Which is your favourite recipe so far? We noticed your Peanut Butter Cups on Instagram and are eager to try that one!

That is a great quick snack and a good one for tired parents, I keep them in the freezer, so they are on standby if I need an energy boost.

Favourite recipe is a tough question! For the past few years, I have been cooking through a lot of my late mother’s recipes. Writing up her recipes and sharing them has been a beautiful experience and has helped me with my grief. She was a wonderful natural cook, who could make mountains of food at the drop of a hat. She remains a huge source of inspiration for my food writing. Any recipes of hers are very special to me. If I had to choose one it might be her Homemade Vanilla Ice Cream. She made this almost every weekend when we were children, the hum of the kitchen and her ice cream machine was really the soundtrack to my childhood. I never asked her for the recipe, I’m not sure she had one, she just judged it by eye and experience. Last Summer, I made ice cream every weekend, in her ancient and trusty ice cream machine, until I felt I had perfected it. It’s a lasting connection to her and her love for our family.

I’ll be sharing a collection of her recipes on our new website called “Recipes from my Mother’s Kitchen” in her memory.

How do you come up with new recipes? Do your children inspire you with new ideas?

My recipes are always nostalgic, and I am often trying to recreate food I ate as a child. A beautiful rice pudding, or a comforting chicken casserole. The recipes I work on have to be simple and easy to make, time pressured parents are always in the back of my mind. I will cook a recipe again and again until I feel it’s been reduced to its most simple execution, without compromising on flavour.

I am inspired by my childhood and my parents’ home in Kent, we take the children there on the weekends and they can run free. The garden there and its seasons inspires a lot of my food writing. My mother planted an orchard, fruit cages, a vegetable garden. There are also local producers for meat and dairy. The garden itself has its own bounty with an ancient Mulberry tree, for making mulberry jelly and wild blackberries. It is very special to us all.  

Was cooking a big part of your life growing up? Where did your passion for healthy cooking come from?

I am the eldest of four children so I would always be helping my mum in the kitchen. From a young age I was used to making dinner for us kids, or packed lunches for picnics outdoors or trips to the local horse stables. All my siblings are good cooks, so food was a skill we all learnt growing up.
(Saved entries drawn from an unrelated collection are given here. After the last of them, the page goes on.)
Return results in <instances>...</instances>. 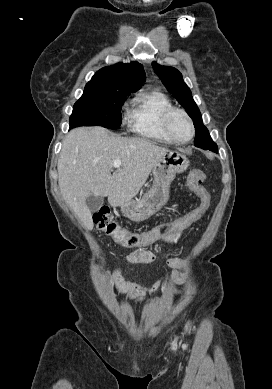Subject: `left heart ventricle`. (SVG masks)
<instances>
[{
  "instance_id": "left-heart-ventricle-1",
  "label": "left heart ventricle",
  "mask_w": 272,
  "mask_h": 389,
  "mask_svg": "<svg viewBox=\"0 0 272 389\" xmlns=\"http://www.w3.org/2000/svg\"><path fill=\"white\" fill-rule=\"evenodd\" d=\"M170 126L173 134L181 140H186L191 135V128L187 119L180 113L172 116Z\"/></svg>"
}]
</instances>
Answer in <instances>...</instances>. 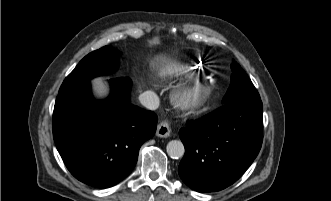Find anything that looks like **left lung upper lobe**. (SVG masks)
I'll return each mask as SVG.
<instances>
[{
	"instance_id": "1",
	"label": "left lung upper lobe",
	"mask_w": 331,
	"mask_h": 201,
	"mask_svg": "<svg viewBox=\"0 0 331 201\" xmlns=\"http://www.w3.org/2000/svg\"><path fill=\"white\" fill-rule=\"evenodd\" d=\"M231 69V84L222 100L223 104L260 98L251 80L236 62L233 61Z\"/></svg>"
}]
</instances>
My parents must have specifically encouraged my cooking as I remember when I was 10 years old attending a Junior Cordon Bleu 12-week training course in Marylebone; then later when I was 16 years old, I spent a Summer at the Ballymaloe Cooking School, in Ireland.

My mother was a brilliant home cook, but I later discovered both her parents were great cooks. Her father Peter Norton was a confectioner who manufactured sweets and chocolates. At home he would make wonderful homemade pickles, chutneys, jam and preserves. She grew up in South Africa where there was plentiful produce and fruit trees. Her mother Sheila was a very accomplished cook who aspired to cook complicated European dishes, mostly French, for very elaborate dinner parties. In my mother’s recipes were also all her parents recipes and their dinner party logbooks, it has been fascinating to look at my family history through the lens of food and their cooking.

My father’s family founded Marks and Spencer, so food retailing, production and sourcing are part of our family heritage. Although the business was made public long before I was born, food retail is often a topic in our family.

What’s one piece of advice you would give to your younger self when you first started?

Goodness, I want to say something wise and helpful. Truthfully the advice might be – you won’t have all the answers and really you don’t need to.

And finally, we have to ask, what is your favourite thing about a pair of dungarees?!

Comfort. I am also a big believer in investing in pieces that stand the test of time. We have to buy more consciously, which means making better choices.

Did you dress your children in dungarees as they were growing up?

Yes, absolutely. My children are very tall so anything I can buy that wears well and can be handed down is a win win.

And lastly, our quick-fire questions!

Tea or Coffee? Both. Sorry what a get out. I’ll try and be more specific a strong cup of tea first thing when I wake up, then coffee during the morning, with a sharp cut off after lunch. Finally, a herbal tea at the end of the day.

Movie or Boxset? Movie, at home with my husband William. We can never agree on a box set or series.

YouTube or Netflix? Anything I can watch the Real Housewives on. I am addicted.

Cosy night in, or Evening with friends? Friends. In my life friends have been like family to me, I would always want to have that time with them.

Beach BBQ or Sunday Roast? Sunday Roast with loved ones. Our local beach in Kent is cold and very pebbly!

Starter or Dessert? Starter, I don’t have a sweet tooth at all, savory all the way.

Summer holidays or Christmas? Summer, my birthday is in June, so I am a Summer baby through and through.

Trainers or Heels? Flats always. I don’t stop moving, heels would slow me down.